*TEXTE PROPOSÉ:*
•••
Quel est l’impact de l’agression russe en Ukraine sur les prix alimentaires mondiaux ?
Tant la Russie que l’Ukraine sont des exportateurs importants de multiples céréales et
d’intrants agricoles. A eux deux, ces pays exportent 12% de toutes les calories échangées
au niveau international et représentent 34% des échanges de blé (1er et 5ème producteurs
mondiaux) et 73% des échanges d’huile de tournesol (principalement en provenance de l’Ukraine).
L’invasion russe a eu lieu au début de la nouvelle saison agricole. Le poids commercial de
ces pays va avoir des répercussions majeures sur la disponibilité alimentaire sur les marchés internationaux et va en faire drastiquement augmenter les prix.
Le blocage des exportations au départ de la mer Noire complique l’approvisionnement de
nombreux importateurs et fait mathématiquement augmenter les prix. S’ajoute à cela une
réaction spéculative des marchés boursiers qui entraînent les prix à la hausse par crainte d’une future pénurie de denrées alimentaires (si le conflit perdure et empêchent les futures semis et récoltes).
On peut s’attendre à des retombées en cascade avec notamment une forte augmentation du
prix moyen de la viande et du sucre.
Les coûts de productions agricoles vont également fortement augmenter car ils sont corrélés aux prix du gaz et du pétrole et que la Russie est également un grand exportateur d’engrais (15% des exportations d’engrais azotés et de 17% des engrais potassiques).
Quels sont les pays qui seront les plus impactés ?
Au niveau européen, il n’y aura pas de crise d’accès physique aux denrées agricoles et alimentaires (l’Europe est exportateur net de céréales et de viandes et nous disposons de stocks de céréales), mais il faut s’attendre à une hausse des prix dans les prochaines semaines et les prochains mois.
Au niveau international, c’est à la fois une crise d’accès physique et financier qui se dessine. Les pays les plus impactés seront:
• Les pays historiquement importateurs nets de denrées alimentaires et notamment ceux du pourtour méditerranéen (l’Egypte, le Liban, la Tunisie, l’Algérie, le Maroc), du Sahel et de l’Afrique de l’Ouest.
• Les pays du Sud particulièrement endettées, notamment car le moratoire suspendant le remboursement de leur dette vient de prendre fin;
• Les pays en conflits ou affectés par des dérèglements climatiques extrêmes: c’est le cas par exemple des pays du Moyen-Orient qui ont subi de fortes sécheresses.
•••
*ITEMS FOURNIS:*

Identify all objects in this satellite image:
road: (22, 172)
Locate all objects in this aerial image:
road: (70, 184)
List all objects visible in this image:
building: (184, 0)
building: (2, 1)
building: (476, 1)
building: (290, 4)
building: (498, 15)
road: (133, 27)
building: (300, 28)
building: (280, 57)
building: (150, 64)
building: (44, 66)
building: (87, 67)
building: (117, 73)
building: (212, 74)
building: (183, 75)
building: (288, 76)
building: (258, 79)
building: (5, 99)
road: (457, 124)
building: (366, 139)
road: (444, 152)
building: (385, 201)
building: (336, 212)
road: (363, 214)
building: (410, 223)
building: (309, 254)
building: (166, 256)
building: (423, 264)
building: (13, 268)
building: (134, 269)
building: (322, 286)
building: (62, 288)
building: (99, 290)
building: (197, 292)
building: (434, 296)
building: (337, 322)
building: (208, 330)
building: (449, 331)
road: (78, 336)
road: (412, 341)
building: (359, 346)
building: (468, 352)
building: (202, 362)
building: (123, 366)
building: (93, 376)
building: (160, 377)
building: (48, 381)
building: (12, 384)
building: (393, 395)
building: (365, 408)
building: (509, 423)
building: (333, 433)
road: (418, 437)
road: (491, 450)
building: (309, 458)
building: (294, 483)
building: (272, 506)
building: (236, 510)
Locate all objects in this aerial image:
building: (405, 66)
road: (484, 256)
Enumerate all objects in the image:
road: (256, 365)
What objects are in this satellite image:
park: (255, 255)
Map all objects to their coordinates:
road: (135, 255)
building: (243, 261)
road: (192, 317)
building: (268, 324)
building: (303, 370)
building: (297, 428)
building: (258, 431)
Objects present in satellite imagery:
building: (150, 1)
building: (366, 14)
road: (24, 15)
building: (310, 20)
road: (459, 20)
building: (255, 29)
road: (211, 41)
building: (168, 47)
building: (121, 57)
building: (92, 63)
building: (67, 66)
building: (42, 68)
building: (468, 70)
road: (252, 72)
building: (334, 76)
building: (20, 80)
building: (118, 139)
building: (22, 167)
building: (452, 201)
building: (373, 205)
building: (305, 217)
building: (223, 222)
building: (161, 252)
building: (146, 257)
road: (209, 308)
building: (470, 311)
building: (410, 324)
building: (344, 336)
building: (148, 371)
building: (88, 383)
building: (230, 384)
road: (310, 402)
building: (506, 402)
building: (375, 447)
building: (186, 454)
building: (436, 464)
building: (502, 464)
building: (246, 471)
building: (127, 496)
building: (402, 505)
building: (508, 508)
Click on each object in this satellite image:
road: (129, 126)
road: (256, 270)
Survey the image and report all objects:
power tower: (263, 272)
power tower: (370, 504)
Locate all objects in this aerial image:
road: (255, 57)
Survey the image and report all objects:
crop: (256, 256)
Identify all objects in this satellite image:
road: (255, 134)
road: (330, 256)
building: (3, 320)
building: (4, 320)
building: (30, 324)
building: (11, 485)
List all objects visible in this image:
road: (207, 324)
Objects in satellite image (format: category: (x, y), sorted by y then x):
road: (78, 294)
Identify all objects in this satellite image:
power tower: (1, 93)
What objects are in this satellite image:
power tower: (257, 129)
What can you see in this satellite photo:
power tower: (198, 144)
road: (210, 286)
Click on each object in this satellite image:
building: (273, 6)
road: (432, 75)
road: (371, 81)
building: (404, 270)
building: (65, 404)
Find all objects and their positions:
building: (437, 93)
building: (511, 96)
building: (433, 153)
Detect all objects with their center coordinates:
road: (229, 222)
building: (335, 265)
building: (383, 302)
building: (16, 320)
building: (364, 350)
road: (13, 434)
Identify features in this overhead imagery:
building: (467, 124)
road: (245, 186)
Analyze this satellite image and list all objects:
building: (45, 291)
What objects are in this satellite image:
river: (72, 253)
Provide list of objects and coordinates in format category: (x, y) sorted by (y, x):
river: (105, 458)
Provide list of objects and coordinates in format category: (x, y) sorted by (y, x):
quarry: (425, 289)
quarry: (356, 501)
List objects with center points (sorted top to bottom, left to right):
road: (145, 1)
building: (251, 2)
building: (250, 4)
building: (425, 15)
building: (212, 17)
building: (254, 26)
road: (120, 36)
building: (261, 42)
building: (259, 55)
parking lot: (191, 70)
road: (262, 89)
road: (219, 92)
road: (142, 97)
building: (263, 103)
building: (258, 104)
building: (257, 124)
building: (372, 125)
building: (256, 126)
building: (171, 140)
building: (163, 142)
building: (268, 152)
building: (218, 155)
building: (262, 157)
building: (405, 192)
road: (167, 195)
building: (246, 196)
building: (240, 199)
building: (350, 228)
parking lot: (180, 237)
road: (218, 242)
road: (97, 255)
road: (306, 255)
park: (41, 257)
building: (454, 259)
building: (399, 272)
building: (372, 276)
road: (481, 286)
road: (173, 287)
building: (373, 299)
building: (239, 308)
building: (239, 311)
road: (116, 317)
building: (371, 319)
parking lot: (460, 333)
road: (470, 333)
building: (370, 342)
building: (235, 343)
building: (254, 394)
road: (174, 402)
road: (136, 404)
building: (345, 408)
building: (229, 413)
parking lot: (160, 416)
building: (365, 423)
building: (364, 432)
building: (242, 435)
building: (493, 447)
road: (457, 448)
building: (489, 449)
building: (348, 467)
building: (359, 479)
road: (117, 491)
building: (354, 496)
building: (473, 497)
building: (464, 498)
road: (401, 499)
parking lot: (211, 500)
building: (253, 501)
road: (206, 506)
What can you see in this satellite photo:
•••
*CONSIGNES:*
1. Indiquez si chacune des affirmations suivantes concorde avec le texte sur les prix alimentaires, en répondant par oui ou non et en citant les mots décisifs du texte. (a) La Russie et l’Ukraine représentent ensemble 34 % des échanges de blé. (b) L’Europe connaîtra une crise d’accès physique aux denrées agricoles et alimentaires. (c) La Russie fournit 17 % des exportations d’engrais potassiques.
2. D’après le texte sur les prix alimentaires, à quel moment de la saison agricole l’invasion russe a-t-elle eu lieu ?
3. Dressez la liste de tous les pays du pourtour méditerranéen que nomme le texte sur les prix alimentaires.
Les items ne sont pas nécessaires ici.

*CORRIGÉ DES EXERCICES:*
1.
(a) Oui : « représentent 34% des échanges de blé »
(b) Non : « il n’y aura pas de crise d’accès physique aux denrées agricoles et alimentaires »
(c) Oui : « 17% des engrais potassiques »

2. Au début de la nouvelle saison agricole.

3. L’Égypte, le Liban, la Tunisie, l’Algérie, le Maroc.